Andersson’s scenes – like Hopper’s – often leave   it up to the viewer to guess what is happening 
outside the picture frame. WE complete the picture.   The diner in ‘Nighthawks’, his most iconic image, 
and possibly his most cinematic, has been recreated   time and again in the cinema. The diner has 
become a shortcut to ’emotional dysfunction’. Woman: “I know i can’t rely on you 
Arthur. Not for anything” Man: “There’s a lot of bad boys out there”.
Woman: “I know” Woman: “But i got eyes in the back of my head” *Gunshot* Director: “And CUT!” Filmmakers continue to be inspired by Edward Hopper,
whose works still resonate in the 21st century.
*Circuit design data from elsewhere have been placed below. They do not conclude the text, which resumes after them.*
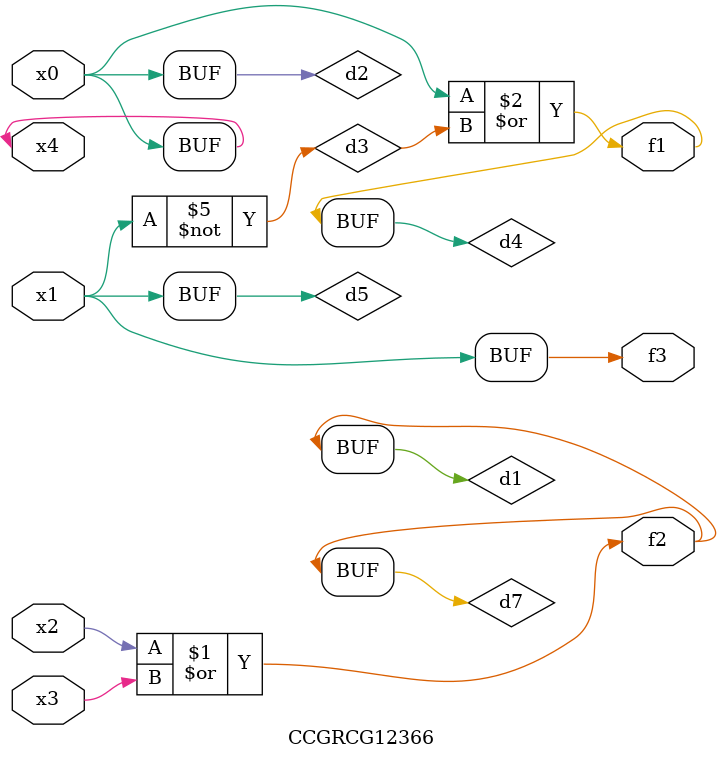
<source format=v>
module CCGRCG12366(
	input x0, x1, x2, x3, x4,
	output f1, f2, f3
);

	wire d1, d2, d3, d4, d5, d6, d7;

	or (d1, x2, x3);
	buf (d2, x0, x4);
	not (d3, x1);
	or (d4, d2, d3);
	not (d5, d3);
	nand (d6, d1, d3);
	or (d7, d1);
	assign f1 = d4;
	assign f2 = d7;
	assign f3 = d5;
endmodule

</source>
And his influence is felt even in
a new generation of K-pop stars. Edward Hopper, the biggest fan of cinema, 
would have been astonished to know his   influence would still be felt by 
so many young filmmakers, and even   Korean pop stars, decades 
after he created his images.   But who knows? Maybe in another life, he
would have been directing films himself? Director: “CUT!” Edward Hopper: “Could that be?” Woman “Is there a cue when i enter?”